La France s’est engagée avec force, depuis 2014, dans l’Open Government Partnership. Elle a voulu par là signifier son attachement à l’utilisation des données pour favoriser la transparence. Quel décalage avec la persistance de ce marché réglementé !
Le rôle de l’État devrait ainsi être celui d’un État plateforme, pour reprendre un concept développé par le gouvernement. Un État qui mette en place l’infrastructure pour que cette information, qui est un bien commun, soit distribuée de manière optimale.
Une taxe ciblée sur le pluralisme
Le Spiil a proposé que le produit d’une taxe sur les publications légales soit fléché vers le pluralisme de la presse en région, et non de remplacer les revenus des AJL par des subventions.

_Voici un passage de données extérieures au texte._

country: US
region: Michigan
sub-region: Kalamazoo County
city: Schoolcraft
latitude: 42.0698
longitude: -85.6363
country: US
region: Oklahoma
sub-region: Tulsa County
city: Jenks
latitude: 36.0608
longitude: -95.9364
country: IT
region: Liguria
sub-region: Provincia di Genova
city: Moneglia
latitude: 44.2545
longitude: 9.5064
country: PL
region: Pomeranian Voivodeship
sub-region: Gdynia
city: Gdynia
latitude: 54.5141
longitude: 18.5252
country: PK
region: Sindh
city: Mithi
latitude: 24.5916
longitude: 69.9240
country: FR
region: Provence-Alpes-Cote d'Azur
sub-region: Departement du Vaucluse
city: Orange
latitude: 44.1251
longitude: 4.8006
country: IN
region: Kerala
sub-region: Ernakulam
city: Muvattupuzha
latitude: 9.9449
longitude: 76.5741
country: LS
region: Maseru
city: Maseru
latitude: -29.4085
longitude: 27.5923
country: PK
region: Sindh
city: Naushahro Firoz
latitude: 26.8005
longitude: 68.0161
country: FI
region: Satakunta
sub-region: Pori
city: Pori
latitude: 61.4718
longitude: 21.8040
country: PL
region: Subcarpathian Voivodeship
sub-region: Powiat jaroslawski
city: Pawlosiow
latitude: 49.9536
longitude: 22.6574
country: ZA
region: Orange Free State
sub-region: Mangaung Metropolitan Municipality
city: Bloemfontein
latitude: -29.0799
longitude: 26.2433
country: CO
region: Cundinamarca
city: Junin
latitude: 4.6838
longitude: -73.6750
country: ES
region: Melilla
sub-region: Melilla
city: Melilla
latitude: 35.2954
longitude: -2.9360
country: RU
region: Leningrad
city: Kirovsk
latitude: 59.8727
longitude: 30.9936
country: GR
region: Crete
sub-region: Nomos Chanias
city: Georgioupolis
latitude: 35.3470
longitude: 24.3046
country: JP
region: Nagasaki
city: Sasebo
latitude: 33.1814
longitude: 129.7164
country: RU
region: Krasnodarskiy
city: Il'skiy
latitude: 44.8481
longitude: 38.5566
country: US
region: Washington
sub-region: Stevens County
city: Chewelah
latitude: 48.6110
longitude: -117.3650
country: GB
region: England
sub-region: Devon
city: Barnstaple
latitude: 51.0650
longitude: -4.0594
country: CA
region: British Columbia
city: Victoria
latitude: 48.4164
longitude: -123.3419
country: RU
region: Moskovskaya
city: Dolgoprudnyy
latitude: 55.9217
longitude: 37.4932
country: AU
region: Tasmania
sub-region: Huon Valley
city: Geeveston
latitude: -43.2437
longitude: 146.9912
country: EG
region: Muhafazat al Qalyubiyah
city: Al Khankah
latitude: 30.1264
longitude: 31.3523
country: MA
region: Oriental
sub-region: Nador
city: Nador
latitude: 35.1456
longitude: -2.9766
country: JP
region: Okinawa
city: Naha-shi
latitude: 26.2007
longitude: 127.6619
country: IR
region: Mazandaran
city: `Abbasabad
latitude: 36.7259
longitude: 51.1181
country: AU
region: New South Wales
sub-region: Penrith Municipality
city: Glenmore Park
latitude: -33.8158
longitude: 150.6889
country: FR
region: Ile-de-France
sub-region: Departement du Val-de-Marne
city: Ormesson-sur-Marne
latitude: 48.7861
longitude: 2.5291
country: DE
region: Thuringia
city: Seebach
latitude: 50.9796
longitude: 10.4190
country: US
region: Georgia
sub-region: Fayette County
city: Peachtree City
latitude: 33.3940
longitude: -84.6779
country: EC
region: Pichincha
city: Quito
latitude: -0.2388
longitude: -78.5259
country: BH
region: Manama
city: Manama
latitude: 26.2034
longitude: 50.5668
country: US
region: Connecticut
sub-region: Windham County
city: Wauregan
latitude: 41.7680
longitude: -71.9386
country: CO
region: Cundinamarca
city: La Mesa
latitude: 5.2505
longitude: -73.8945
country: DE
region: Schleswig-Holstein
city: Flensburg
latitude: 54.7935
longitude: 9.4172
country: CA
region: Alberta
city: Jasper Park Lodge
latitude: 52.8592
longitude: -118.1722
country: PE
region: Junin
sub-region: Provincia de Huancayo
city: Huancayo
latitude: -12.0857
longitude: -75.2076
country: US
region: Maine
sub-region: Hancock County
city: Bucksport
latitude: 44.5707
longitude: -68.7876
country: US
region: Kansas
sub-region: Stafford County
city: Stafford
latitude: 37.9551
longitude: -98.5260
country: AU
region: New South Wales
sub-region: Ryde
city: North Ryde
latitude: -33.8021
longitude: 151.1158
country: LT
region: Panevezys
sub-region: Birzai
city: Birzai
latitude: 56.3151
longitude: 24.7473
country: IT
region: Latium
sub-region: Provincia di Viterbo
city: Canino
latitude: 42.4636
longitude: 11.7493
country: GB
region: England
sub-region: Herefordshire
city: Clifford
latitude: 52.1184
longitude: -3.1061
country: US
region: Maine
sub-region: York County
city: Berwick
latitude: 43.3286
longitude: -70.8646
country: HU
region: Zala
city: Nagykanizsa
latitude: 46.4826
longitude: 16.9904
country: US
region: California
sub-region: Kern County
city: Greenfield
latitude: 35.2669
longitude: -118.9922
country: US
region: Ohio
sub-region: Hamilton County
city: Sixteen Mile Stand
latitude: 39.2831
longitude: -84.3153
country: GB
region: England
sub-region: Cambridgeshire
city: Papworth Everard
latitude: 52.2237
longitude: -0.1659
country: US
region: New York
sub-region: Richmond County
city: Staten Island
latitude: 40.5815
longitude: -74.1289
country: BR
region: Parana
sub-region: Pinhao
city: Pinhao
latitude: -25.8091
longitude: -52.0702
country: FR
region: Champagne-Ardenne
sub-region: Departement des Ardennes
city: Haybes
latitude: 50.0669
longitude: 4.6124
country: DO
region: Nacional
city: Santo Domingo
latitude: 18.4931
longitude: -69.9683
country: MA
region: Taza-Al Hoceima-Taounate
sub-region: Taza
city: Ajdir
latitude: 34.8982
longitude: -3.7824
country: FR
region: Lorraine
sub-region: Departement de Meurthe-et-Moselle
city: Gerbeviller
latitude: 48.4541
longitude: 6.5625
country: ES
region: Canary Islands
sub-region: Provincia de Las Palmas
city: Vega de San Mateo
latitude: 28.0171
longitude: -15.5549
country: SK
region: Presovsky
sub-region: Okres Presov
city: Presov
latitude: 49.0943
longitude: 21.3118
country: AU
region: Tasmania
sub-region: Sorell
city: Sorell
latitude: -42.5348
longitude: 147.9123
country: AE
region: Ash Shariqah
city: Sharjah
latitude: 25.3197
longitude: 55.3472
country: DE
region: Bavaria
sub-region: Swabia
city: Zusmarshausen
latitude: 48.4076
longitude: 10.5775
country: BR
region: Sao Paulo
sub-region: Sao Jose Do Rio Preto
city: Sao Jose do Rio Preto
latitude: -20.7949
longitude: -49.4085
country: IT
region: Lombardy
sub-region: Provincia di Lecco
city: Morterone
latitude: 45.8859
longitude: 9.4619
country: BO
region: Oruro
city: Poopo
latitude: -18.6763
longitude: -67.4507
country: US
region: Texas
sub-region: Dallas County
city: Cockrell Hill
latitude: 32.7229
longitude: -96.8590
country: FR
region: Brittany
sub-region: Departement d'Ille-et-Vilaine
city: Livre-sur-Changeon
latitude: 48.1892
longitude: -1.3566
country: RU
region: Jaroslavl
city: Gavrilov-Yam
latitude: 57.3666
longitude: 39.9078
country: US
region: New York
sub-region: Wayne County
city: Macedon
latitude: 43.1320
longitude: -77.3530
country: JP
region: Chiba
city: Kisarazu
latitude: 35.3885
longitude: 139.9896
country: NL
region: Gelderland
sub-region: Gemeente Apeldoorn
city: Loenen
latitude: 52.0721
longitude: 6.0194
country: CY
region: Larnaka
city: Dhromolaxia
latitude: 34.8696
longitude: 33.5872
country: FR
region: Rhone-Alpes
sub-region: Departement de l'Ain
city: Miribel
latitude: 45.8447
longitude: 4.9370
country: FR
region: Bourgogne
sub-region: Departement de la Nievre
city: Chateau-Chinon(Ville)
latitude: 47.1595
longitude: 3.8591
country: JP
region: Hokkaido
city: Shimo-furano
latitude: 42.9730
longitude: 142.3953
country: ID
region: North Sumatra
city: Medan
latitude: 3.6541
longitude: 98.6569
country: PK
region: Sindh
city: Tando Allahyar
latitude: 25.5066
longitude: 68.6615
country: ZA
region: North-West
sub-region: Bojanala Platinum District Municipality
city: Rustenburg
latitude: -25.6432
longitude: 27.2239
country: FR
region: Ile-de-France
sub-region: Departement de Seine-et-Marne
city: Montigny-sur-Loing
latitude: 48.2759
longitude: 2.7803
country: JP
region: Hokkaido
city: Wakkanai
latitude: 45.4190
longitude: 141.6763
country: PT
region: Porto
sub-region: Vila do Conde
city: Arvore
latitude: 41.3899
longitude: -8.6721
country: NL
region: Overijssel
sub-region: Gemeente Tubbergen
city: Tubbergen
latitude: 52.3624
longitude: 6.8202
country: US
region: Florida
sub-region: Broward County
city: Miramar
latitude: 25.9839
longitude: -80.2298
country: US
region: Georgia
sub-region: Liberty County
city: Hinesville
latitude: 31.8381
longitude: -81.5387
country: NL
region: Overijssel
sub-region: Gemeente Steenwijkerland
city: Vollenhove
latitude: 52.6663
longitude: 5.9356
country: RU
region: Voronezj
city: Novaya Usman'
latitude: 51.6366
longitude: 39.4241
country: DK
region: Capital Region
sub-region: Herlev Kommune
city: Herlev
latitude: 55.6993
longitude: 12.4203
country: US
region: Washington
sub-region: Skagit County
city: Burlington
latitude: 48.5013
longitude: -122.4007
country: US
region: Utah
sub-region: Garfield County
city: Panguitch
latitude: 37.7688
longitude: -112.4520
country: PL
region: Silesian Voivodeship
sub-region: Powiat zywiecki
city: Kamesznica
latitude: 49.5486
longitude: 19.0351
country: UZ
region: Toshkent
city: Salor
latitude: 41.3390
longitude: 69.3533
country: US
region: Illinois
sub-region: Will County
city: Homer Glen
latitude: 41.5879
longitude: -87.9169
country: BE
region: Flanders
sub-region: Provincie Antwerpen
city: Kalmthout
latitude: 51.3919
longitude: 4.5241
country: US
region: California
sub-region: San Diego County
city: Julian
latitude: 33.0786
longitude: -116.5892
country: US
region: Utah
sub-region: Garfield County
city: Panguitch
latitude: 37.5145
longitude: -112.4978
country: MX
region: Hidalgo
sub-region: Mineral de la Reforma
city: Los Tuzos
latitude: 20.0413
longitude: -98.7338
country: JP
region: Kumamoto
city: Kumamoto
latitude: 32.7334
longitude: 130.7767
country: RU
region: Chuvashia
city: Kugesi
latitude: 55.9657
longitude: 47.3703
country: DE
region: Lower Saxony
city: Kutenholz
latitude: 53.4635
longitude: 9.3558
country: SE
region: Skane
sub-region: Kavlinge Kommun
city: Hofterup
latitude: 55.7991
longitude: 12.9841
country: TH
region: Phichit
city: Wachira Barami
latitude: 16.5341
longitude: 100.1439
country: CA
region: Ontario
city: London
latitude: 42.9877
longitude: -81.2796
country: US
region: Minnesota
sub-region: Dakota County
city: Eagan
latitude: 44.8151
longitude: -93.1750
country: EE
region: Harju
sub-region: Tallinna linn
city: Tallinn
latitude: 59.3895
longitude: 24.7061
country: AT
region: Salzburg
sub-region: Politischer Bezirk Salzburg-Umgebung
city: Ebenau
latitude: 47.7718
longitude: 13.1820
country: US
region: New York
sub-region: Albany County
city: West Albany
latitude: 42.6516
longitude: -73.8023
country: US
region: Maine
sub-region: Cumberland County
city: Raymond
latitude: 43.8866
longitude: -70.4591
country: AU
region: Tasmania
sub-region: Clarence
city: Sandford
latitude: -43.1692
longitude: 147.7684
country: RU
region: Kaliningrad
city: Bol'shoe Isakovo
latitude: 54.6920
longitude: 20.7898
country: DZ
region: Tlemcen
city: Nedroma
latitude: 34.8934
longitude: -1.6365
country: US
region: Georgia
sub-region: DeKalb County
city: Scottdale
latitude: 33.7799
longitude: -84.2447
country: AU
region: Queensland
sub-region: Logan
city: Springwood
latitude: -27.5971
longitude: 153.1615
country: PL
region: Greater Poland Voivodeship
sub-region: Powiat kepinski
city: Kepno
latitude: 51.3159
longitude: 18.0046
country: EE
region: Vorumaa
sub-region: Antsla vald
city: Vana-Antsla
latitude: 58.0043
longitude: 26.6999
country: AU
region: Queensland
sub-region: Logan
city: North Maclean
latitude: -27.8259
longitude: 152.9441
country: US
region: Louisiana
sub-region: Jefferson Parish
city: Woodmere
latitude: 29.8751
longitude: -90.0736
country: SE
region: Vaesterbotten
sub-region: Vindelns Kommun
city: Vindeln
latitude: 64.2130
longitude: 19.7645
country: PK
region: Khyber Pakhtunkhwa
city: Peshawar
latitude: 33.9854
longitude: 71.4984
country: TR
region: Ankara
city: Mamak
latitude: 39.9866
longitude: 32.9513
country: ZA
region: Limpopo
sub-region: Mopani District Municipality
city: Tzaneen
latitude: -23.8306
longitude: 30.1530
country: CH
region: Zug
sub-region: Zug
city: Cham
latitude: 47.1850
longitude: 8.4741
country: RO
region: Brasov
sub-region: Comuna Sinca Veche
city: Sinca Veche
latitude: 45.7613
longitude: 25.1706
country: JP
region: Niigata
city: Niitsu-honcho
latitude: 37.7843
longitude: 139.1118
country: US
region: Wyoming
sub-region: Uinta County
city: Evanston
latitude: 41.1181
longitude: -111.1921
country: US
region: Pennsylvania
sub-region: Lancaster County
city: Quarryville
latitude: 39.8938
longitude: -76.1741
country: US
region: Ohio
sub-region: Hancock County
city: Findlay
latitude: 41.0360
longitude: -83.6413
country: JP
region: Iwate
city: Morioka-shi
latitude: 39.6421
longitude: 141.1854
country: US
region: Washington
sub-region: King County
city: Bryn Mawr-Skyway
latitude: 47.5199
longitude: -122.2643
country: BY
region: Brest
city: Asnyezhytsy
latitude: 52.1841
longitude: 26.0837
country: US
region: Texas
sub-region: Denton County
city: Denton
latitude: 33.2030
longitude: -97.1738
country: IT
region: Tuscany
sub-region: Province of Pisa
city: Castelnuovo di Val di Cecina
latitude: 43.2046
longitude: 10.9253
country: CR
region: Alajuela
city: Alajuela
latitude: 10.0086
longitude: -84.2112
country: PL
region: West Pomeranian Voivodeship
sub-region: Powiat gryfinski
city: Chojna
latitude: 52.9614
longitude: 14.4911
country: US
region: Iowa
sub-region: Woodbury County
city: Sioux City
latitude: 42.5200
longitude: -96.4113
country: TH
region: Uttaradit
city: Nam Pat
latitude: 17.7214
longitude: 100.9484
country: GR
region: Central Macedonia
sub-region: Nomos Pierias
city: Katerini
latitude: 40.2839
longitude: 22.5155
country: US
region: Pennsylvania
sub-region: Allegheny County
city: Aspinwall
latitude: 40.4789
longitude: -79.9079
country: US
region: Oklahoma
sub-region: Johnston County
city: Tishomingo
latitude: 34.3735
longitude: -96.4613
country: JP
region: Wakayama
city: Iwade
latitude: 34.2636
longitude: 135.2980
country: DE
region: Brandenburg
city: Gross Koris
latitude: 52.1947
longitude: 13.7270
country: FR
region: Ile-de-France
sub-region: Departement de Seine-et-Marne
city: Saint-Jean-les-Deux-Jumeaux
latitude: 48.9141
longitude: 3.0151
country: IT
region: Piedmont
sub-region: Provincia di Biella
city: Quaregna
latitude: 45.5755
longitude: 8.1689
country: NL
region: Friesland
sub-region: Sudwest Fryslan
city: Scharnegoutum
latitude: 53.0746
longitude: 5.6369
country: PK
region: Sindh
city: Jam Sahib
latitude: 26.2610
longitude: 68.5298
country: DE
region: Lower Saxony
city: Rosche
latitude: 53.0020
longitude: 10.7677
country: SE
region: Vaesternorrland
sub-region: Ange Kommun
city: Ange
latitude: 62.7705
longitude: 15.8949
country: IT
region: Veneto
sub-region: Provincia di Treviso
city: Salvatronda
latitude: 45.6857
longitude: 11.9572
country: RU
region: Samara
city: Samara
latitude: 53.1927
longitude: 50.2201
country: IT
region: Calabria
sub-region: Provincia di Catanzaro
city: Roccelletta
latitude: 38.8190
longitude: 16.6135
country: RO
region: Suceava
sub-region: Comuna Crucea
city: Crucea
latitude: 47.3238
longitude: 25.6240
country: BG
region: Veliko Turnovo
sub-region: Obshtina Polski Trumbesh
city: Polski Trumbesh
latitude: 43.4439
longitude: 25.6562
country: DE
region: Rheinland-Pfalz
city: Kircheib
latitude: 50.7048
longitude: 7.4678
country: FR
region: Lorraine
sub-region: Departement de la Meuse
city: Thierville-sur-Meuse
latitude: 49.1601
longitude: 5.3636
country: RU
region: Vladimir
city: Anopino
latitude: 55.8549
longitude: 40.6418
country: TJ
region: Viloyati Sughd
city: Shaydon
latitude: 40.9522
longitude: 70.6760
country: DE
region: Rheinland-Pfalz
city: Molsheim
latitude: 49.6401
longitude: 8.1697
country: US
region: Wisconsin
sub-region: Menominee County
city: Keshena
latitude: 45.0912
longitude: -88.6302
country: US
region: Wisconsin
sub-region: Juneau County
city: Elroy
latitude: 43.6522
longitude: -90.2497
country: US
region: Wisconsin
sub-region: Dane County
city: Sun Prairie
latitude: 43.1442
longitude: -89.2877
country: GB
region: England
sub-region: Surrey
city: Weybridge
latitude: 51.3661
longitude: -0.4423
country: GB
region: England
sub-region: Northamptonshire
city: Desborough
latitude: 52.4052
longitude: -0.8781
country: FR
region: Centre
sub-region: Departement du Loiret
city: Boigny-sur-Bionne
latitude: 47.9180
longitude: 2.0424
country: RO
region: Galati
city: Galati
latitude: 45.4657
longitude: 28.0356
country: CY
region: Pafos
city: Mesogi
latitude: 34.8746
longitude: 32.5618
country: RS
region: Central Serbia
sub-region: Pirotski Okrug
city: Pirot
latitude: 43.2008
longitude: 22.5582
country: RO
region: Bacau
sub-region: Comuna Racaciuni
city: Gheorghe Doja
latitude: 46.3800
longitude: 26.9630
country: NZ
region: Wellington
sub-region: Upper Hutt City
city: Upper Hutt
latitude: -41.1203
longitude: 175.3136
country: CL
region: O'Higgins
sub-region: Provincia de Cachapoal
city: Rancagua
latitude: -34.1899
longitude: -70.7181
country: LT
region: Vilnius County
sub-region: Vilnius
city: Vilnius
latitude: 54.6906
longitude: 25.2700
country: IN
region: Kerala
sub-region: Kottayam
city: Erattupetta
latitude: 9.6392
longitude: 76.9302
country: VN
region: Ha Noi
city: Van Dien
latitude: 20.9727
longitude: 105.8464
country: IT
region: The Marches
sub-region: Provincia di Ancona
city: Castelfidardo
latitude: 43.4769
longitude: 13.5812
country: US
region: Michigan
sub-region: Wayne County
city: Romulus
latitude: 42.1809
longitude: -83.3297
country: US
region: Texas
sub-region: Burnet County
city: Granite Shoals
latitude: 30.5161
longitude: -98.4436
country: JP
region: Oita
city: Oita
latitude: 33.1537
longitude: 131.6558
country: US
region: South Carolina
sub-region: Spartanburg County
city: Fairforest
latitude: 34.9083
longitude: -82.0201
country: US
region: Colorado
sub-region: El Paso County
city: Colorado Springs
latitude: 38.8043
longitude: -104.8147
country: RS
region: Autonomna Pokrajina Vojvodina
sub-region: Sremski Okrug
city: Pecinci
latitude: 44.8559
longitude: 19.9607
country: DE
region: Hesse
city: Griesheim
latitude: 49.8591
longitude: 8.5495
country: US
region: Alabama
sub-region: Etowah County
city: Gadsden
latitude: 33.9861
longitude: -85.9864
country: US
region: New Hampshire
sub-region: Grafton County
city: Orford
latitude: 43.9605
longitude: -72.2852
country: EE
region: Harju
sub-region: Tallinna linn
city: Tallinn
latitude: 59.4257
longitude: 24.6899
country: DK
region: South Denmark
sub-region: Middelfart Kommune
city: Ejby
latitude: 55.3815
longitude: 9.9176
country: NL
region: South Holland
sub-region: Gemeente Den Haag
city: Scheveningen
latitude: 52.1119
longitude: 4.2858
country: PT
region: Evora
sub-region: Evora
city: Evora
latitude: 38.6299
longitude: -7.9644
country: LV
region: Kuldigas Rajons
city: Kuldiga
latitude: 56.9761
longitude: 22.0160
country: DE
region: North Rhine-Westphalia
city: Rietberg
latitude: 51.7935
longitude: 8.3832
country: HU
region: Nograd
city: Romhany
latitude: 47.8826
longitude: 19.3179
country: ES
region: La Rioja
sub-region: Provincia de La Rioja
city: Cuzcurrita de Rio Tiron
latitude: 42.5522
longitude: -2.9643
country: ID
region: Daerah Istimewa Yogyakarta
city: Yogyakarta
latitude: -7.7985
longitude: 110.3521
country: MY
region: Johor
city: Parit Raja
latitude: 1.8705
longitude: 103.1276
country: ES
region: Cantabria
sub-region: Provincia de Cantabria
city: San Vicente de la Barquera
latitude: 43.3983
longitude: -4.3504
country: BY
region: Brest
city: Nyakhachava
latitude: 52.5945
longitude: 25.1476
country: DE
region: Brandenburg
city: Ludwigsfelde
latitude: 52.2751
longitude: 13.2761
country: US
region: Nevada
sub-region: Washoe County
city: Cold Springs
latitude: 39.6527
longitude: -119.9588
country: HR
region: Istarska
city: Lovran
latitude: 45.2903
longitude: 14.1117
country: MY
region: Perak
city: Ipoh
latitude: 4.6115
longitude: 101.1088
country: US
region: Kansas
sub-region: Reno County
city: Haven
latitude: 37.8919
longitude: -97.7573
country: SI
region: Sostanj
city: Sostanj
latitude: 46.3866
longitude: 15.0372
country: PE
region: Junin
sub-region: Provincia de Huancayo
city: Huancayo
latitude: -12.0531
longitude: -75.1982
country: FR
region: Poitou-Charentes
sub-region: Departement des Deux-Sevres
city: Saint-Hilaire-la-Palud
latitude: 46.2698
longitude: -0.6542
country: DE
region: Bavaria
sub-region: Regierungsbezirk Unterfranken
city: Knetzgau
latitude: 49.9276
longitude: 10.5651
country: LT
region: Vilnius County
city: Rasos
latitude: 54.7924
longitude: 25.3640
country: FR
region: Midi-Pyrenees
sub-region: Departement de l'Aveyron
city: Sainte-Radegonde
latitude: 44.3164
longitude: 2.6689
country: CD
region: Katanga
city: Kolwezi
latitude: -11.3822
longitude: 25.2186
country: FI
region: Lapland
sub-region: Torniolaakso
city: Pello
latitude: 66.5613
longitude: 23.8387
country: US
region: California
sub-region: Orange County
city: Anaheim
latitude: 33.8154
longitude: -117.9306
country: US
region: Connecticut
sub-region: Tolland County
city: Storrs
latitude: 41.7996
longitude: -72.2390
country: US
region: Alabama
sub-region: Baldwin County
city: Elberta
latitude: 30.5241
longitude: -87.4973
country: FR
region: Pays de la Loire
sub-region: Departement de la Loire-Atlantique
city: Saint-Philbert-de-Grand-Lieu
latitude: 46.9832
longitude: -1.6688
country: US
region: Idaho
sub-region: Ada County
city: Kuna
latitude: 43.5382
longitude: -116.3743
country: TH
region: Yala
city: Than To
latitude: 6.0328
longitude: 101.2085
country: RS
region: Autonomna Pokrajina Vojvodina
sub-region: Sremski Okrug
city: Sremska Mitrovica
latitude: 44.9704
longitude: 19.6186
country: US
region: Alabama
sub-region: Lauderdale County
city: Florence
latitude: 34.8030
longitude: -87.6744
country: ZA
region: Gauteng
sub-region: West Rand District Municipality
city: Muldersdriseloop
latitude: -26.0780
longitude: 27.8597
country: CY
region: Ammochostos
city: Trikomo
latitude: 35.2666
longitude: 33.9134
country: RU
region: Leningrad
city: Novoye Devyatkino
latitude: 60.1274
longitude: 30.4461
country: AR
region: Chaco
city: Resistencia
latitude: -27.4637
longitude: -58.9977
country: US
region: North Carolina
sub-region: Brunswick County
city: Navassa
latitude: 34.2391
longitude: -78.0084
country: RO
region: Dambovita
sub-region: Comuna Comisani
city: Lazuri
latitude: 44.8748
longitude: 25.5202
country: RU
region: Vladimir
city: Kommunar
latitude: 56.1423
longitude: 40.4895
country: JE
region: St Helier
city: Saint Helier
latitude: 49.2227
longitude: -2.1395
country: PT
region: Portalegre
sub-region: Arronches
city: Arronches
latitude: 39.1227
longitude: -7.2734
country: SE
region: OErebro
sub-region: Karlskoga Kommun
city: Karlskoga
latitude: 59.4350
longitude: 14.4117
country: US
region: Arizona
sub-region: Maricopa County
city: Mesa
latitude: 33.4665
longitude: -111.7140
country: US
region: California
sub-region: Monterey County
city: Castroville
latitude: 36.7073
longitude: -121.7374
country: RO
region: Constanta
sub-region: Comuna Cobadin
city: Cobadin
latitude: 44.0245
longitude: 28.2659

Cette taxe pourrait financer des actions d’intérêt collectif, comme des programmes d’éducation aux médias, afin de stimuler la demande. Elle pourrait également financer des aides : conformément à la doctrine du Spiil, celles-ci ne devraient pas alors prendre la forme de subventions d’exploitation pérennes, mais contribuer à des investissements ou abonder des aides indirectes, et ceci au bénéfice de l’ensemble des familles de presse.
Le Spiil ne méconnaît pas les difficultés, voire les situations difficiles pour certains éditeurs, posées par la sortie d’un modèle de dépendance aux AJL. Un plan pluriannuel, transitoire, serait ainsi nécessaire pour lisser les effets de la fin du marché réglementé.
Neutralité des supports et distorsion de concurrence
La virulence du communiqué envoyé par l’Apte le jeudi 23 novembre exprime peut-être un malentendu, voire une incompréhension, quant à la nature des motivations du Spiil. Ce dernier ne se place pas dans une logique de négociation pour partager les revenus des AJL, parce qu’il est profondément convaincu de l’impact négatif, in fine, des annonces judiciaires et légales sur le pluralisme de la presse en région. Et ceci quand bien même les services de presse en ligne pourraient également être habilités à publier les AJL.
Cependant, tant que ce marché réglementé existera, le Spiil continuera à promouvoir le principe de neutralité des supports, comme il le fait depuis sa création pour l’ensemble de l’action de l’État sur le secteur : les éditeurs en ligne doivent avoir les mêmes droits, mais aussi les mêmes obligations, que les éditeurs papier, et ne pas souffrir d’une préjudiciable distorsion de concurrence.
Le Spiil continuera à dialoguer avec les différentes parties prenantes pour repenser le marché des annonces judiciaires et légales dans le cadre plus large du développement du pluralisme de la presse en région.